QUOTED PASSAGE
★ ★ ★ ★ ★
This document is relevant for: Inf1, Inf2, Trn1, Trn1n

NxD Training Release Notes (neuronx-distributed-training)#

This document lists the release notes for Neuronx Distributed Training library.

Neuronx Distributed Training [1.0.0]

Date: 09/16/2024

Features this release#

This is the first release of NxD Training (NxDT), NxDT is a PyTorch-based library that adds support for user-friendly distributed training experience through a YAML configuration file compatible with NeMo,, allowing users to easily set up their training workflows. At the same time, NxDT maintains flexibility, enabling users to choose between using the YAML configuration file, PyTorch Lightning Trainer, or writing their own custom training script using the NxD Core. The library supports PyTorch model classes including Hugging Face and Megatron-LM. Additionally, it leverages NeMo’s data engineering and data science modules enabling end-to-end training workflows on NxDT, and providing a compatability with NeMo through minimal changes to the YAML configuration file for models that are already supported in NxDT. Furthermore, the functionality of the Neuron NeMo Megatron (NNM) library is now part of NxDT, ensuring a smooth migration path from NNM to NxDT.

This release of NxDT includes:

  • Installation through neuronx-distributed-training package.
★ ★ ★ ★ ★
(Extracted data entries)
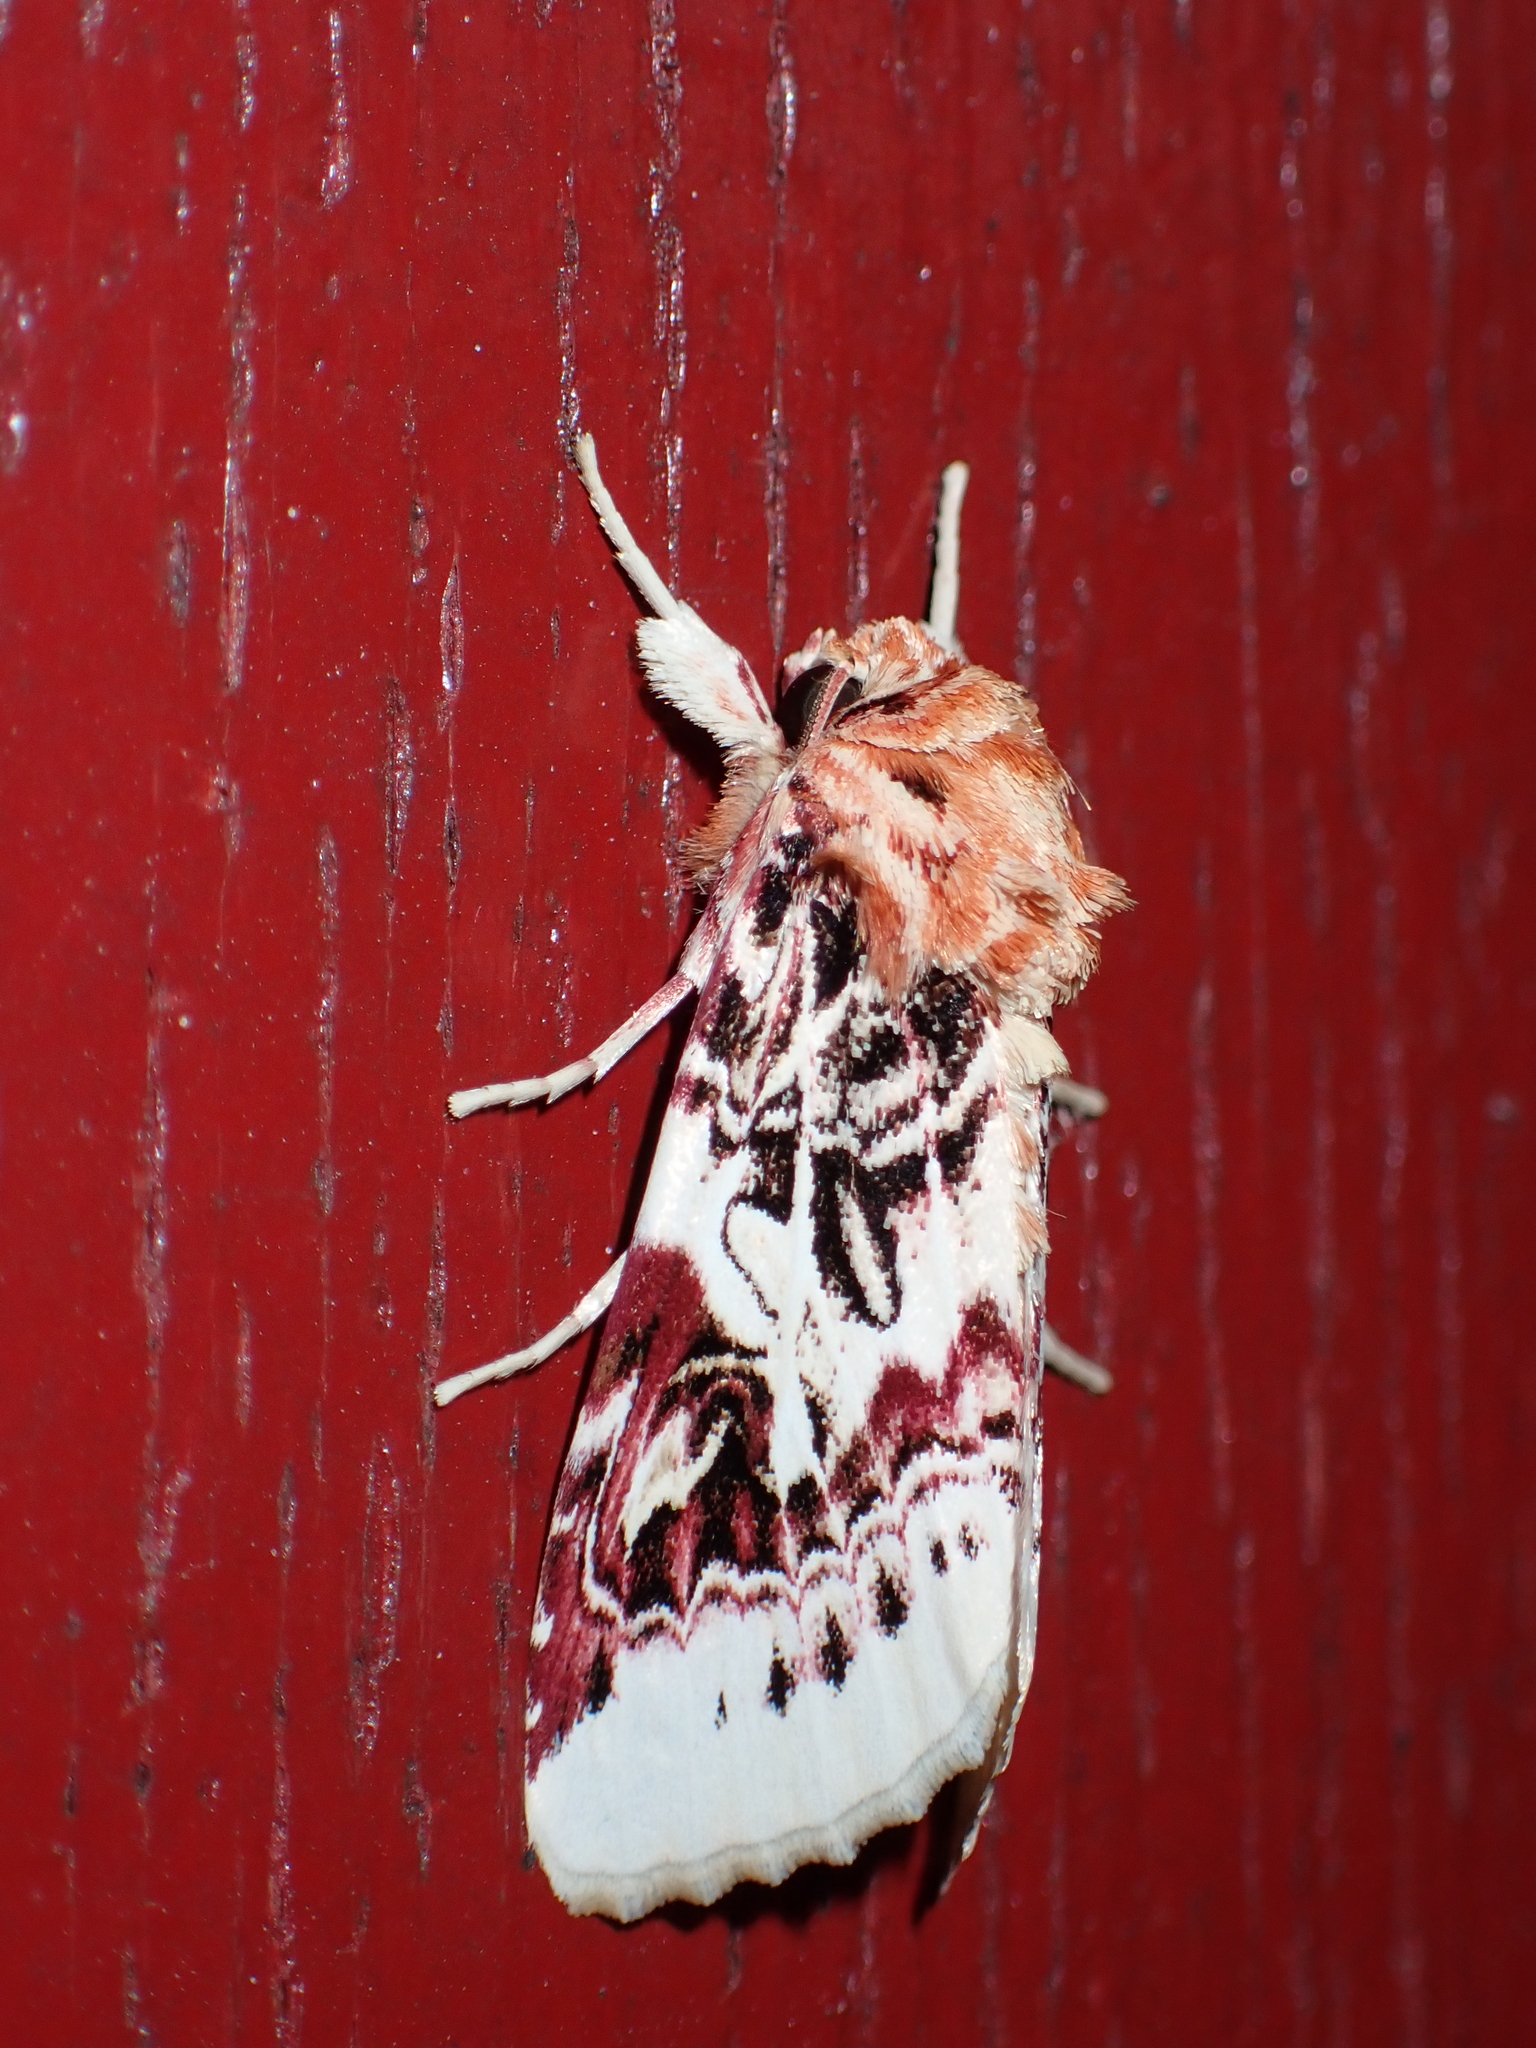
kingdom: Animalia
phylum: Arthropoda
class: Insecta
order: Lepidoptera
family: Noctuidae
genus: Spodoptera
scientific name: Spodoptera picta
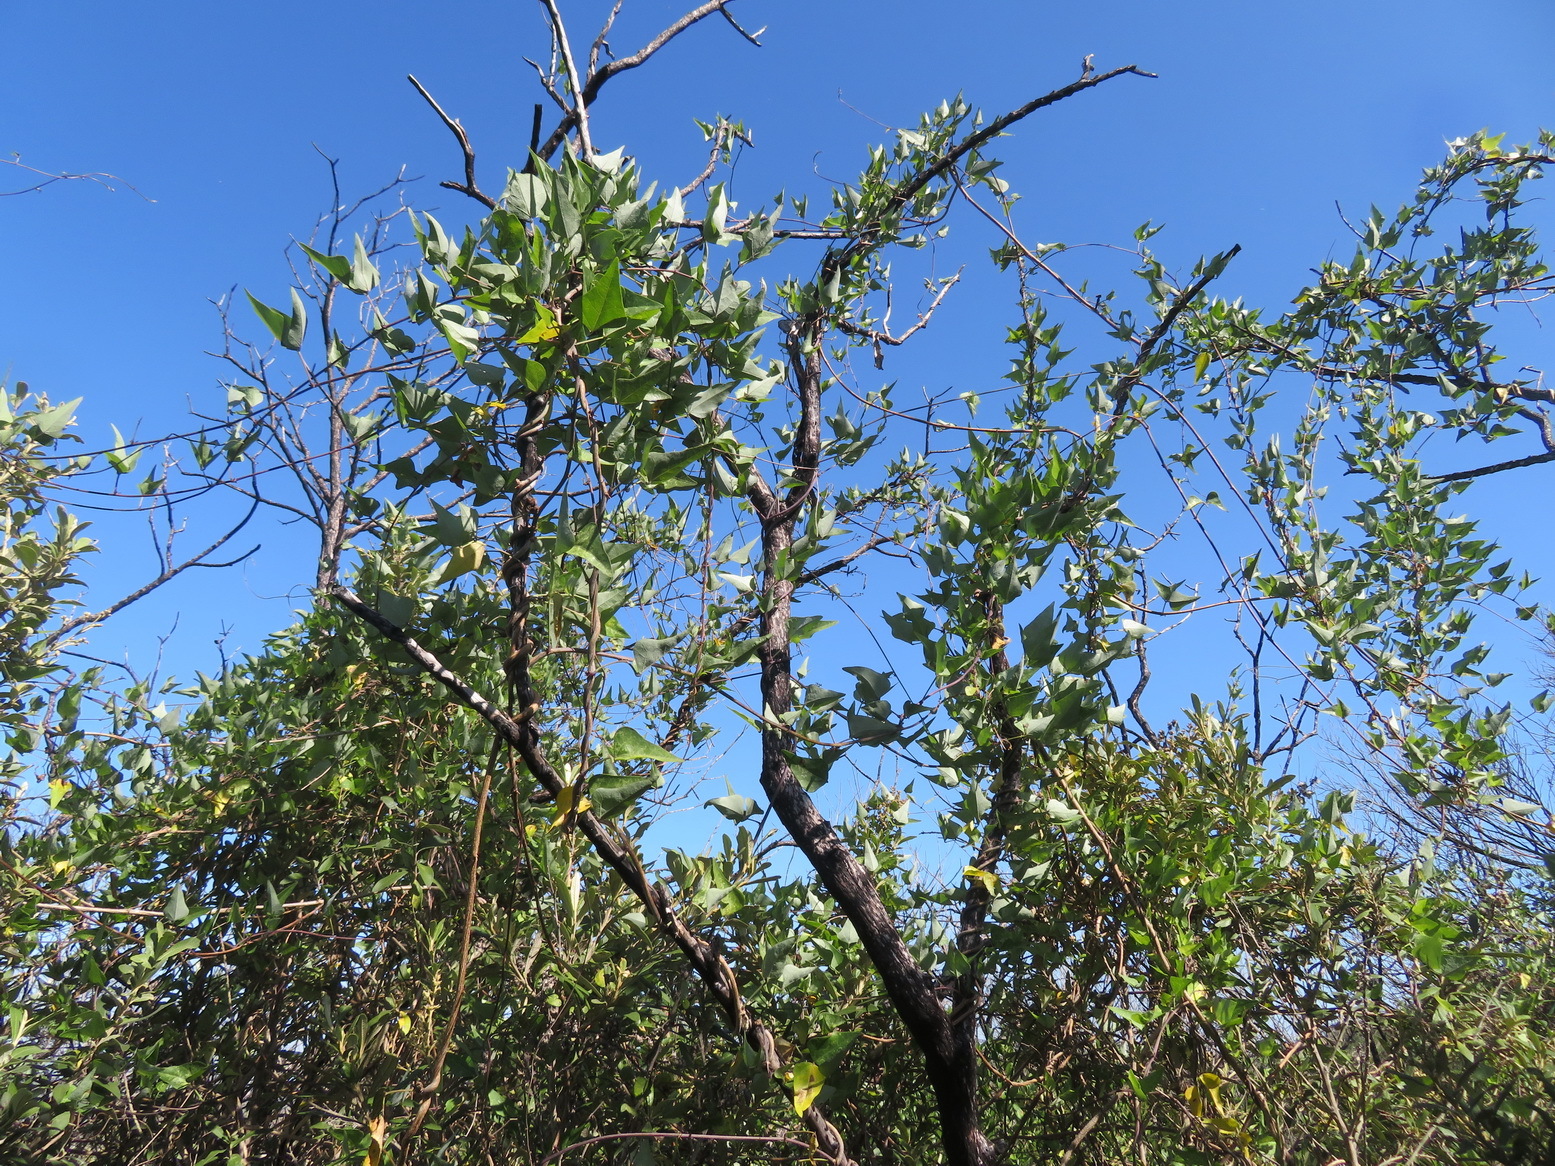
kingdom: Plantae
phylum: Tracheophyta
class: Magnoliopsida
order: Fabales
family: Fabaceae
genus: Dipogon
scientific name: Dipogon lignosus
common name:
★ ★ ★ ★ ★
WHAT IS ASKED
A. Reproduce the rows from the line containing "kingdom: Plantae" through the end of the rows, unchanged.
B. Write the next part of the NxD Training release notes, picking up after their final line.

WRITTEN RESPONSES
A.
kingdom: Plantae
phylum: Tracheophyta
class: Magnoliopsida
order: Fabales
family: Fabaceae
genus: Dipogon
scientific name: Dipogon lignosus
common name:

B.
  • Open Source Github repository: aws-neuron/neuronx-distributed-training

  • Support for YAML based interface allowing users to configure training from a config file.

  • Support for 3D-parallelism, sequence-parallelism and zero1.

  • Support for megatron-model and hugging-face based Llama model.

  • Support flash attention kernel.

  • Support for async checkpointing and s3 checkpointing.

  • Examples to pretrain and fine-tune Llama model

Known Issues and Limitations#

  • Model checkpointing saves sharded checkpoints. Users will have to write a script to combine the shards

  • Validation/Evaluation with interleaved pipeline feature is not supported.

  • NxDT shows slightly higher memory utilization as compared to NxD based examples.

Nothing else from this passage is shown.